How well and how long do you support your customers?
Maybe you give them a few years for a given version of your product, perhaps 5+ years for products with long-term support?
What about industries that need support for longer? For example, it’s easy to buy parts for 10 or even 20-year-old cars. But what about decades of support?
Or even a century? There are indeed industries where this matters, where 100+ year old systems and machinery are used every day. For example, last I knew, the Crane Paper Company, who makes the paper for U.S. currency, uses 100-year old paper-making machines, old-style.
I have two stories of great long-term customer service. And a short bonus item.
A Needle Loom
The first involved a factory machine, a needle loom, made about 1967, using a very old-fashioned eddy-current clutch drive system.

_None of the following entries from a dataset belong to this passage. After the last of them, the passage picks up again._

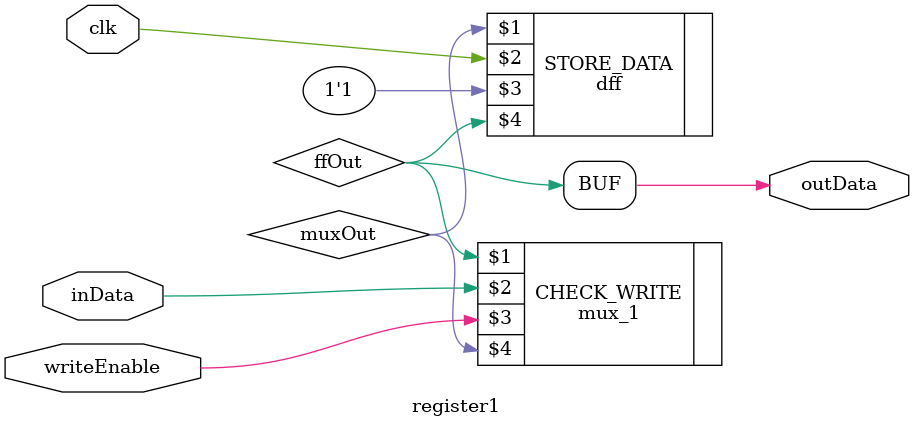
<source format=v>
module register1(inData, clk, writeEnable, outData);
    
    input inData, clk, writeEnable;
    output outData;
    
    wire ffOut;
    wire muxOut;
    
    mux_1 CHECK_WRITE(ffOut, inData, writeEnable, muxOut);
    dff STORE_DATA(muxOut, clk, 1'b1, ffOut);
    assign outData = ffOut;

endmodule


</source>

Along about 1992, I was re-engineering and updating this machine’s control system, and needed some information about the motor controller’s wiring and operational modes.
The original drive had been modified a few times and the machine itself installed in at least two factories that I know of, with vital details lost, adjusted, or changed along the way.
A bit lost, I somehow found and called the original drive system manufacturer, who had long since been bought by another larger firm. In those pre-Internet days, I found a phone number and after a couple of phone transfers, finally connected to a guy who could help me.
He asked me the model and serial numbers, and answered a couple basic questions I had, and then said, “I have the original system diagrams & engineering manual, would you like me to send you one ?”.
Of course, I would, and a few days later, a large manila envelope arrived for me. With the original manual, diagrams, and other info I needed. For a 25-year-old-year-old system that was nearly obsolete the day it was built.
Who keeps original manuals on decades-old systems? This company does, because customers like me need these things, on machines built before we were born.
Allen Bradley Controller
The second story is even better and while I was not personally involved, members of my team were, in another nearby factory.
It seems an old and large machine’s main motor controller, an Allen-Bradley size 5–6 starter, failed. The coil burned out in this nearly refrigerator-sized unit, which happens from time-to-time. So they just needed a new coil.
The only problem was, the unit was built in the 1930s or ’40s, if I remember correctly — probably 50+ years old. In a perfect world, they would just buy a new one for many thousands of dollars and replace it.
But newer units would not fit in the rather custom mounting arrangement required by this machine, and re-engineering it was too time-consuming, as this part of the factory was down until this important machine could be fixed.
So a call was placed to Allen-Bradley, in business since 1903, to discuss their options.
And Allen-Bradley said, “We don’t stock replacement units that old and large, but we can make you a new coil from the original drawings and coil winder settings, which we keep for exactly this purpose. It’ll take a few days.”
Next Monday and a few thousand dollars later, a new coil arrived, which fit in, wired up, and worked like a charm, right out of the box. On a 50+ year old absurdly obsolete product built before WWII. I was astounded.
This is real customer service, providing parts and manuals for decades into the future, for customers who pay premium prices in part for exactly this type of service long after the purchasing engineers have retired.
An Old Pump
Finally, I just heard of another example of even longer service. The story, as appeared on Twitter from well-known investor Paul Graham, is:
“Some friends needed maintenance done on a pump on their farm. They called the company that had installed it, and they came and fixed it. It was installed in 1850.”
That’s a company installing a pump 170 years ago and coming along today for some maintenance. Turns out this is common for UK-based Green & Carter as every pump they've made in more than 200 years is guaranteed FOREVER - they say most pumps installed before 1800 are still working, and they stock parts for them.
Your Service?
Perhaps you can think about how you can provide better service levels, worthy of customers for a quarter-century, half-century, century, or more.
Businesses need to remember their ultimate purpose and value to society is not simply to make a profit for themselves, but to provide useful/valuable goods and services in the context of a long-term relationship with customers they serve.